Symphony President John Forsyte says, “As writer-in-residence, Tim Mangan will be a collaborative partner in engaging current and new culture-seekers in innovative ways. He is well respected on the Southern California cultural scene and, in fact, on the national scene as well. We’re looking forward to embracing his creativity and sharing it widely with our audiences.”

Mangan joins Pacific Symphony after serving as The Orange County Register’s classical music critic from 1998-2016. He is a contributor to Opera News and the Los Angeles Times, and has also written for the Baltimore Sun, Los Angeles Herald-Examiner, Musical America and Gramophone, among other publications. In 1999, he won an ASCAP Deems Taylor Award for his writing on classical music. In addition, he is co-editor of Paul Bowles on Music, published by the University of California Press. In 2010, the Orange County Press Club named ClassicalLife the best blog in Orange County.
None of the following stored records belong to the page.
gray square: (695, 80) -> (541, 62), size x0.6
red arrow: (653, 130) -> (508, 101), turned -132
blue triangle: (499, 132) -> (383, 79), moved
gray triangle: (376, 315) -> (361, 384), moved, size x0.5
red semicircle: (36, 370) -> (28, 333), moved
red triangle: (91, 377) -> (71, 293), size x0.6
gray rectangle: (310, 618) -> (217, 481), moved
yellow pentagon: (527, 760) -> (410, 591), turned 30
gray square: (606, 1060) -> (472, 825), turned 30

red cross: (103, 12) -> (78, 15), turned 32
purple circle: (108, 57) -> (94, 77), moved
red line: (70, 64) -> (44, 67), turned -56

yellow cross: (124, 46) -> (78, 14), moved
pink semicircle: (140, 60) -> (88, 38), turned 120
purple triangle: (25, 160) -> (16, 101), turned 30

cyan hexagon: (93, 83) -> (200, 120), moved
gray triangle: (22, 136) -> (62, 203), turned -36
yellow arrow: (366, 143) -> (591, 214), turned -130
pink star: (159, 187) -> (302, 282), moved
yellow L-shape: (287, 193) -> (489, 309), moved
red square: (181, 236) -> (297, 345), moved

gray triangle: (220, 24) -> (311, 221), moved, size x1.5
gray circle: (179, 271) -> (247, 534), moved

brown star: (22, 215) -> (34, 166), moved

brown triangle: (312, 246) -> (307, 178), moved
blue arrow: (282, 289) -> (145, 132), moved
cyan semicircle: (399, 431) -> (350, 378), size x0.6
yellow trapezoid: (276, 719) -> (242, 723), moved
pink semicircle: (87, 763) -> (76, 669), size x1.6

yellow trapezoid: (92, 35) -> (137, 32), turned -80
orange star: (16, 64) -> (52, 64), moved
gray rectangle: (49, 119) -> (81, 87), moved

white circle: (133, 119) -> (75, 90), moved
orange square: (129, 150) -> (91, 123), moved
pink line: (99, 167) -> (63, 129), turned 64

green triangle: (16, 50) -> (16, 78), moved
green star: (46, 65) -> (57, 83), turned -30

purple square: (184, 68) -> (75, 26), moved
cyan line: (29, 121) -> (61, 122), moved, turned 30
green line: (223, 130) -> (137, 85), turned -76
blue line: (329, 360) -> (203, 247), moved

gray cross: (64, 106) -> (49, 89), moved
“The decline in traditional media has made it increasingly difficult for arts organizations to get their stories told to wider audiences as well as to reach new audiences. Creating the writer-in-residence position is our personal response to shifts in the media landscape,” Forsyte explains. “Tim Mangan is someone who can tell relevant stories of our art form in compelling, innovative ways, using video, photos and audio, in addition to the written word. I hesitate to use terms like ‘brand journalism’ or ‘content marketing’ about this new role because that is only a part of this position. What Tim brings to this organization is far more creative: his unique voice and extensive experience will evolve the position as he interacts with Pacific Symphony musicians, concertgoers and the greater Orange County community at large. He will help bring greater recognition to the Symphony, our musicians, music education in our schools and the philanthropists who share their resources to make it all happen.”

“I’m grateful for this opportunity and eager to start,” Mangan said. “As a music critic, I’ve been covering the Pacific Symphony since 1989. I reviewed Carl St.Clair’s first concert with the group in 1990 for the L.A. Times. I actually played with the orchestra in the early ’80s. Over the years, I have come to know and admire many of the people who work there and appreciate their innovative approach to presenting classical music. I’m really looking forward to this collaboration.”

“Similar to a composer-in-residence, Tim Mangan will be creating original work for a symphonic organization. But instead of creating original music, as writer-in-residence he will be creating original writing about music,” says Frank Terraglio, the Symphony’s vice president of marketing and public relations. “Among the interesting initiatives Tim will be developing are a Pacific Symphony blog, in-depth articles providing insight into classical music, a digital newsletter and YouTube interviews with Symphony musicians and soloists. We are also discussing the idea of Tim hosting an interactive series of casual conversations about music, so stay tuned for more details.”

Pacific Symphony, led by Music Director Carl St.Clair, celebrates its 38th anniversary this season. The largest orchestra formed in the United States in the last 50 years, it is widely recognized as an outstanding ensemble making strides on both the national and international scene, as well as in its own burgeoning cultural community. The Symphony has played a central role in the phenomenal growth of the performing arts in Orange County. Presenting more than 100 concerts and a rich array of education and community programs, the Symphony touches more than 300,000 Orange County residents each year—from school children to senior citizens.